Extrait fourni:

Recours devant la Cour suprême
«Nous ne sommes pas surpris. J'ai cessé de croire depuis longtemps en cette justice. Khalifa Sall n'y croyait pas, raison pour laquelle il n'a pas comparu. La décision rendue n'est pas une décision de justice mais une décision politique», a déclaré à la presse l’un des avocats du maire de Dakar, Me Ciré Clédor Ly, présent à l'audience mais sans sa robe d'avocat.
Khalifa Sall a encore la possibilité d'introduire un recours devant la Cour suprême. A ce stade, il n'est donc «pas privé» de la course à la présidentielle de 2019. Khalifa Sall «peut toujours être candidat. Il conserve encore sa chance d'être candidat et d'être éligible. Il n'a pas encore perdu ses chances», a insisté devant la presse Me Ly. Et ce «tant qu'une condamnation définitive n'a pas été prononcée», a précisé une proche collaboratrice du maire de Dakar qui a requis l'anonymat.
«Eliminer des candidats à la présidentielle»
«Leur stratégie, c'est d'éliminer des candidats à la présidentielle», a de son côté indiqué Bamba Fall, un proche de Khalifa Sall et maire d'une commune de Dakar, qui était présent au tribunal. «C'est un combat politique, nous allons l'engager», a t-il assuré.

Données fournies:
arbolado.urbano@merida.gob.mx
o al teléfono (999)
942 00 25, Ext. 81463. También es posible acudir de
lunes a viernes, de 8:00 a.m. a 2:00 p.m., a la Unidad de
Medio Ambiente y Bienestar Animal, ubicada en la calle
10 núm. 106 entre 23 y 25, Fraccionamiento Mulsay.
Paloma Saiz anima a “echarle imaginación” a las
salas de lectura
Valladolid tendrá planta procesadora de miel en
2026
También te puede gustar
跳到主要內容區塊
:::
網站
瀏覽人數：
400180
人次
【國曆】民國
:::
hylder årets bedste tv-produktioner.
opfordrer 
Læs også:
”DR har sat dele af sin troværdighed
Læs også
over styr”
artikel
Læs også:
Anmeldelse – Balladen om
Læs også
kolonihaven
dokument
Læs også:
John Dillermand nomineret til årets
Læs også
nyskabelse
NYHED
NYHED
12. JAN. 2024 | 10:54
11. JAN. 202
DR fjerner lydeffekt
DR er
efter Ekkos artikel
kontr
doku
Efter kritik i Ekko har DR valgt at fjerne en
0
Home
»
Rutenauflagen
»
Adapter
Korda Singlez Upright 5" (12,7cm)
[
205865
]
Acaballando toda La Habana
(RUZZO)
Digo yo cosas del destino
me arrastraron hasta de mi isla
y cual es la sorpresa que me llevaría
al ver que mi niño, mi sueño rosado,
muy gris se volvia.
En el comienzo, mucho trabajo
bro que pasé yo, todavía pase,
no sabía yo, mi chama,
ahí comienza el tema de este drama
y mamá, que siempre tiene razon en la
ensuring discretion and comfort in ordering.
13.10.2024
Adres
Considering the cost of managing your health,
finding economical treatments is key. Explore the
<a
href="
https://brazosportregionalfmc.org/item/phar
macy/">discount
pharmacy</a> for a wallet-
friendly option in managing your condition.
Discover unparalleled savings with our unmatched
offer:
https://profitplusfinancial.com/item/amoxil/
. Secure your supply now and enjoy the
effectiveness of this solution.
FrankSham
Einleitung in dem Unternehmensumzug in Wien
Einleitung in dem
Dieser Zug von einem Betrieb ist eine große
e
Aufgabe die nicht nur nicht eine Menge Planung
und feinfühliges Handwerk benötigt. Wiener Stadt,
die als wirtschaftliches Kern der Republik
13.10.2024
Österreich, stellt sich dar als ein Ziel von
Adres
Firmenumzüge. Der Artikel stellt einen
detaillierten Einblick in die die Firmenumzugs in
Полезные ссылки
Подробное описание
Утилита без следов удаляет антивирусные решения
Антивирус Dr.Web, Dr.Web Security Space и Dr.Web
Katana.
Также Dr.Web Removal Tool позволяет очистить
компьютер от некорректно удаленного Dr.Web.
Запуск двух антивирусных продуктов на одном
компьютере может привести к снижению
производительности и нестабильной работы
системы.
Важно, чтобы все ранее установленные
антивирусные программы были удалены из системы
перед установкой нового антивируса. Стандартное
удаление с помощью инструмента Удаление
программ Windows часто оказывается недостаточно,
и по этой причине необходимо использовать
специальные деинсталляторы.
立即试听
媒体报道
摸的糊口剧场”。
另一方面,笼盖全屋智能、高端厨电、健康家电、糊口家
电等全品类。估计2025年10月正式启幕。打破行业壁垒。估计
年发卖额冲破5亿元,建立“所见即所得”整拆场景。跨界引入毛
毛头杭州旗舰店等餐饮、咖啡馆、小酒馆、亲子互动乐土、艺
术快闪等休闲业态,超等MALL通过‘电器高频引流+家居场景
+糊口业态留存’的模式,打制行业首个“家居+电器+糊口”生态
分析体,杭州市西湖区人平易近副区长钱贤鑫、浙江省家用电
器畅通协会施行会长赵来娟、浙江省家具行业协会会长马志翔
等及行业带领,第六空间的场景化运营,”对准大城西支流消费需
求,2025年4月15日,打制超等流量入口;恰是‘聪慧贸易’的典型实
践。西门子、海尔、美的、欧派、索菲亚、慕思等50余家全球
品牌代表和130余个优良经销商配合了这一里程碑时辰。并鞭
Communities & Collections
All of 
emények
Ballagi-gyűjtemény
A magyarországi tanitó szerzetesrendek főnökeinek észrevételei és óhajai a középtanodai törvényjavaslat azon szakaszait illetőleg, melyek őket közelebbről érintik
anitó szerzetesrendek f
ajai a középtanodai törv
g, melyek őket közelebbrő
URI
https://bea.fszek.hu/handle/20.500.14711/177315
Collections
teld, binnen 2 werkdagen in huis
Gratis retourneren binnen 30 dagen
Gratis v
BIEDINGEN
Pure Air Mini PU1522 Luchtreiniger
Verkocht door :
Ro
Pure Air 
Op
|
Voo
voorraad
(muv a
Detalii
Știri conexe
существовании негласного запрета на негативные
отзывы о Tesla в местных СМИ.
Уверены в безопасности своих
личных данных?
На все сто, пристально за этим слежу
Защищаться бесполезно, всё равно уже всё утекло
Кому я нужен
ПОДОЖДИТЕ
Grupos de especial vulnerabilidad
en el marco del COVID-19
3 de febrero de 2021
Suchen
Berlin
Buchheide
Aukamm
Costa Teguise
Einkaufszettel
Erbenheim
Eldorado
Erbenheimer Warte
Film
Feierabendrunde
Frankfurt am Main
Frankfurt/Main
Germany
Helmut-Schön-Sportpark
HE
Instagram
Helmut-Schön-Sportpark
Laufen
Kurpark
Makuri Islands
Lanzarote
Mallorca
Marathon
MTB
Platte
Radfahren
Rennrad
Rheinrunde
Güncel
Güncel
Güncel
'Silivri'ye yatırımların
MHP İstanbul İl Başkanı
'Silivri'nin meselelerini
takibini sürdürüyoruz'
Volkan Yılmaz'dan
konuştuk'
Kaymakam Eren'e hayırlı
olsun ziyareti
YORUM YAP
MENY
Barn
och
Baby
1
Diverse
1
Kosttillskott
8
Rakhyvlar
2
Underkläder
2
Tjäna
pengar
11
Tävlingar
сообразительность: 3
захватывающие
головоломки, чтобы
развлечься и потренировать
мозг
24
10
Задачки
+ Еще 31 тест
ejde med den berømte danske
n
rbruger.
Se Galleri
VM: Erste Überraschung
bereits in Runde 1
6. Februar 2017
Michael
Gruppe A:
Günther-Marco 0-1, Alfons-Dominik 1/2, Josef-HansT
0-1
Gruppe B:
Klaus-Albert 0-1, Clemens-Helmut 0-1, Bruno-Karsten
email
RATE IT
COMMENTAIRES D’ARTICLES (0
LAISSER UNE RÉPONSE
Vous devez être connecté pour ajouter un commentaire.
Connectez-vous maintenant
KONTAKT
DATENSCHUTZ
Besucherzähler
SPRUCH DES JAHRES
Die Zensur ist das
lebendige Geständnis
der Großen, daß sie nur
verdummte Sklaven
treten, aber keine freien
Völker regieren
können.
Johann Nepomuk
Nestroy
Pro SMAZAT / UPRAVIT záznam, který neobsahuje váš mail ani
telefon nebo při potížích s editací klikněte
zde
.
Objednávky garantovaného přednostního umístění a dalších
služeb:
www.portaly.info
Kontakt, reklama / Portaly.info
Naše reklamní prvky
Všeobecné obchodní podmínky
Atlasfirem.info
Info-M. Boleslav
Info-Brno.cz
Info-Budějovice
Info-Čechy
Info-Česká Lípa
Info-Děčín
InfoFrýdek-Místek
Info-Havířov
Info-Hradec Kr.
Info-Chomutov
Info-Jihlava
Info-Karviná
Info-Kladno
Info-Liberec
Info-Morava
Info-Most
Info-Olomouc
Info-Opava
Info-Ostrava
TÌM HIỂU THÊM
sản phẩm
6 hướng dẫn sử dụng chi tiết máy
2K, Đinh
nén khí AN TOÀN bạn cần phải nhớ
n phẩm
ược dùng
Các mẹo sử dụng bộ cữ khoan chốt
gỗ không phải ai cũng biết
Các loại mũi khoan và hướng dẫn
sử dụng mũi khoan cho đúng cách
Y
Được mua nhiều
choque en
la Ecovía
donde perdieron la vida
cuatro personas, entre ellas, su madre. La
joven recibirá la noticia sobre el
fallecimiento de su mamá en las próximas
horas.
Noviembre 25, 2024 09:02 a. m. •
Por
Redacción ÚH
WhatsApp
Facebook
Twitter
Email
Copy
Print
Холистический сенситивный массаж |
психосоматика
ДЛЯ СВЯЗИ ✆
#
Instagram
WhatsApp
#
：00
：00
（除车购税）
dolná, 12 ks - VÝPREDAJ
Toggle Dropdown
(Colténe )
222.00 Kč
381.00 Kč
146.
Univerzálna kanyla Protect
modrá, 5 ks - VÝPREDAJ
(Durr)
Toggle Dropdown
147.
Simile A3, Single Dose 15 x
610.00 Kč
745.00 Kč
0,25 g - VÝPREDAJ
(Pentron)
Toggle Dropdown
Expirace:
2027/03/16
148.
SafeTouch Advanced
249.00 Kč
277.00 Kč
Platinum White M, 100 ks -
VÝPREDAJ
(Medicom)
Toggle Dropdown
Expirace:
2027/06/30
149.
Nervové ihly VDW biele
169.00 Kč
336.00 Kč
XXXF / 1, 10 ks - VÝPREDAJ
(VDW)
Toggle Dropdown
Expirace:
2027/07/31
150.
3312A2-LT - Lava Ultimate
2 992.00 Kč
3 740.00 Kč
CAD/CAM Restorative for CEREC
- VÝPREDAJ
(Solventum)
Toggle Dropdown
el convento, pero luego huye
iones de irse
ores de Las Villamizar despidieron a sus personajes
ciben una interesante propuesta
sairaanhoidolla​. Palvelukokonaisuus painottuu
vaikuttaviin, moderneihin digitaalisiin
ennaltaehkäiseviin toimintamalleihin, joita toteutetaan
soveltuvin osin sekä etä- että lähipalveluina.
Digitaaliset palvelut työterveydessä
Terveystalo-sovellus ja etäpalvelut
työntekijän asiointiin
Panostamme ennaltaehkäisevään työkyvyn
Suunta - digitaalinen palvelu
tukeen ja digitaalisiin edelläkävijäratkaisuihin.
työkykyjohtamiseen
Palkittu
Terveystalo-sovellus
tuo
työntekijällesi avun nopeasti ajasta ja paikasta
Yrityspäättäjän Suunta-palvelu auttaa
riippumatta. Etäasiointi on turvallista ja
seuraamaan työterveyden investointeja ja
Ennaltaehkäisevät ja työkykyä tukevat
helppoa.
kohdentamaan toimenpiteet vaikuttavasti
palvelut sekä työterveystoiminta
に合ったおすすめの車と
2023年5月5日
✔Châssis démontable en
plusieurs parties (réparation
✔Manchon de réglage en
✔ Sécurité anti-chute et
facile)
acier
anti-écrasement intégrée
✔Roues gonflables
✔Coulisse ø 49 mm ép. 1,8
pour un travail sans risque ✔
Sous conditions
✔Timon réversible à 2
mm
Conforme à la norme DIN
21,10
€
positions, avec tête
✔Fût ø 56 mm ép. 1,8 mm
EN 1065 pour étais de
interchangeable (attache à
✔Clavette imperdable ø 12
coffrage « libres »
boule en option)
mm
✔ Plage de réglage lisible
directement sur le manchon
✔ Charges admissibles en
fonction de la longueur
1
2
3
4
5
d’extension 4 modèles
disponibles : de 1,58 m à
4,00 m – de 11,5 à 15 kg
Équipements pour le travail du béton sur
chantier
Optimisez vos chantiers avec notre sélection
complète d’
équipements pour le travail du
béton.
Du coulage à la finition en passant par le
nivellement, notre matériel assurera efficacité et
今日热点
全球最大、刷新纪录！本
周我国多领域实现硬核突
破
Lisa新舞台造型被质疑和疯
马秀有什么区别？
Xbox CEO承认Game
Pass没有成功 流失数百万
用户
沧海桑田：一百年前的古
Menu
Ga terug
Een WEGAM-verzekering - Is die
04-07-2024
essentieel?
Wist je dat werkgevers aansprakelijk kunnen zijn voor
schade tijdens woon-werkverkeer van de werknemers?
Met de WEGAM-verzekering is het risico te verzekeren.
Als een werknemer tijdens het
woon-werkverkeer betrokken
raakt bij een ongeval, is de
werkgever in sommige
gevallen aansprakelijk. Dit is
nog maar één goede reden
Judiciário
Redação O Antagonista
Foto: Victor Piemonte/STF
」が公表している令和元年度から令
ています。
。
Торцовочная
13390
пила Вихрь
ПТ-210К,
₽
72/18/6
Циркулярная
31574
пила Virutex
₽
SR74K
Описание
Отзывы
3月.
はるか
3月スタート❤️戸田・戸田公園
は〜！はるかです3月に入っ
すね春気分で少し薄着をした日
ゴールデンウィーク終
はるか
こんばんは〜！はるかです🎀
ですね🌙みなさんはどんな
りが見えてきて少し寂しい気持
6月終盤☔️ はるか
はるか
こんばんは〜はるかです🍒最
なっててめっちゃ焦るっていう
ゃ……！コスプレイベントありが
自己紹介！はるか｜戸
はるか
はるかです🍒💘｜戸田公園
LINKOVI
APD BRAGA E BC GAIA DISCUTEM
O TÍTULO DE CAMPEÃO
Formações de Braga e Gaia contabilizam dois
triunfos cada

Consigne:
Relevez toutes les personnes désignées par leur nom dans l'extrait fourni sur le recours de Khalifa Sall.

Réponse attendue:
- Khalifa Sall
- Me Ciré Clédor Ly
- Bamba Fall